Jana Dettmer selbst? Eine Pendlerin zwischen Köln und dem Süden Frankreichs. Seit Jahren umtreibt sie die Wirkung von Farbe – psychologisch, künstlerisch, sogar philosophisch. Ausstellungen hier wie dort, Werke in Sammlungen, und 2022 dann auch noch ein eigenes Buch über die Kunst des Farbspiels. Ihr „Square Project“ ist dabei fast eine Art Essenz: zugänglich, lokal angepasst, aber immer mit dem Anspruch, Vergessenes sichtbar zu machen – und Orte mit Wiedererkennung zu erschaffen. Denn, das ist vielleicht die schönste Pointe: Wer sich irgendwo wiedererkennt, fühlt sich ein bisschen weniger verloren.
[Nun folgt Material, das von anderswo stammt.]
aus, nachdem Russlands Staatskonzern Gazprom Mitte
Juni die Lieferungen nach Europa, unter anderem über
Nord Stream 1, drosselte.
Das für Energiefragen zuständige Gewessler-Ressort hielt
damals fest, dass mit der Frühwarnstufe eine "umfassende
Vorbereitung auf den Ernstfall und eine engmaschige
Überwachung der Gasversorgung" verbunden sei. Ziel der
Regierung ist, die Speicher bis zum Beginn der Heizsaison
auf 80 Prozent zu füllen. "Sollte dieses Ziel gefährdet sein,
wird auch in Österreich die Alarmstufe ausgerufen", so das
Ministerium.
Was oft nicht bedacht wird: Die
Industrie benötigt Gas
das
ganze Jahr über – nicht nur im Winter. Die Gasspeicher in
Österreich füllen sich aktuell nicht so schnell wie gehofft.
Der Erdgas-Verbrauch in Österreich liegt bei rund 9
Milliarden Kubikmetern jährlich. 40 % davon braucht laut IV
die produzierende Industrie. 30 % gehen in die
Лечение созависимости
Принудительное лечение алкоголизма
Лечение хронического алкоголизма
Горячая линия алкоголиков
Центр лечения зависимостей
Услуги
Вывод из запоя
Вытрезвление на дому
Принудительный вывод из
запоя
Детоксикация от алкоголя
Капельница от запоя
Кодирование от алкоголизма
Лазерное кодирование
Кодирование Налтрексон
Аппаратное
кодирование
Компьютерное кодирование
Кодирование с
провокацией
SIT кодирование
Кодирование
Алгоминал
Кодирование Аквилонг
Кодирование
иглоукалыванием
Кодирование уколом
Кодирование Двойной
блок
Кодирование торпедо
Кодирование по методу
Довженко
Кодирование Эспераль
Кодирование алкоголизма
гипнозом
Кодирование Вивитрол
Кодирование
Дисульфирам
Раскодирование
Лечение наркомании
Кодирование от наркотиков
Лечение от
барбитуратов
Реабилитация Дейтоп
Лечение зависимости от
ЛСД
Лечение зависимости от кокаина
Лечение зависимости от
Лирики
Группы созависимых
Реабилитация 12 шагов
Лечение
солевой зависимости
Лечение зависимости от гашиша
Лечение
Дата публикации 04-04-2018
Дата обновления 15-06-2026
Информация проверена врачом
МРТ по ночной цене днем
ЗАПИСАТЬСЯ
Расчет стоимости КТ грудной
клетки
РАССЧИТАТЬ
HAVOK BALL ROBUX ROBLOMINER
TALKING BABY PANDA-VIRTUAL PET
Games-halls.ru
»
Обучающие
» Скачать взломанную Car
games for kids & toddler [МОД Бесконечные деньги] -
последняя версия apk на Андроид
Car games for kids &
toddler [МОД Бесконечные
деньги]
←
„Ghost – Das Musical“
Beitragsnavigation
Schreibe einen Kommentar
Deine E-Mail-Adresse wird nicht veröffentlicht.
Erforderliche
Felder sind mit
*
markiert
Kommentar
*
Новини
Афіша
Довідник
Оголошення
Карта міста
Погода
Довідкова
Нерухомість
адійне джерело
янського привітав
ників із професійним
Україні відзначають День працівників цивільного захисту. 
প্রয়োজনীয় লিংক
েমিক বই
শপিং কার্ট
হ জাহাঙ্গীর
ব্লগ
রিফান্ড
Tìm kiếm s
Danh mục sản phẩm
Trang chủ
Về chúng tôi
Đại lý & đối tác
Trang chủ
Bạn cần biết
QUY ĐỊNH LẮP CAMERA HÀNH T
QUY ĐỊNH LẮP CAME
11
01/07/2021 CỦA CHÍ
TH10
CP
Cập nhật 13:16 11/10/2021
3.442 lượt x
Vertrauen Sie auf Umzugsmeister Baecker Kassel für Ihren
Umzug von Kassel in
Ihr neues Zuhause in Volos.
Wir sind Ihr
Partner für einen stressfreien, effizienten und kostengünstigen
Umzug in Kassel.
Dettmers „The Square Project“ betrachtet scheinbar banale Übergangsräume als gesellschaftlich relevante Orte und gibt ihnen mithilfe von Klarheit, Struktur und Farbe eine neue Identität. Mit dem Quadrat als verbindendem Element entsteht eine offene Angelegenheit: Menschen finden Orientierung, Vertrautheit, vielleicht sogar ein Stück gemeinsamer Identität. Besonders in einer Zeit, in der Anonymität und Hektik dominieren, eröffnet ihre Arbeit die Möglichkeit, sich zu verorten und soziale Bindungen im städtischen Alltag zu erfahren. Betrachtet man aktuelle Debatten rund um Kunst im öffentlichen Raum, zeigt sich, dass viele Initiativen künstlerische Interventionen gezielt als Werkzeug gegen Vereinzelung und für mehr Miteinander einsetzen. Im Juni 2024 entstand zudem in Berlin eine Diskussion darüber, wie öffentliche Kunstprojekte – etwa farbliche Gestaltung von Haltestellen oder Brücken – tatsächlich zu weniger Vandalismus und stärkerer sozialer Identifikation führen können. Auch Experten heben mittlerweile hervor, dass sich gezielte künstlerische Eingriffe positiv auf das Zusammenleben in Ballungsräumen auswirken – Dettmers Ansatz ist also längst Teil einer aktuellen gesellschaftlichen Bewegung.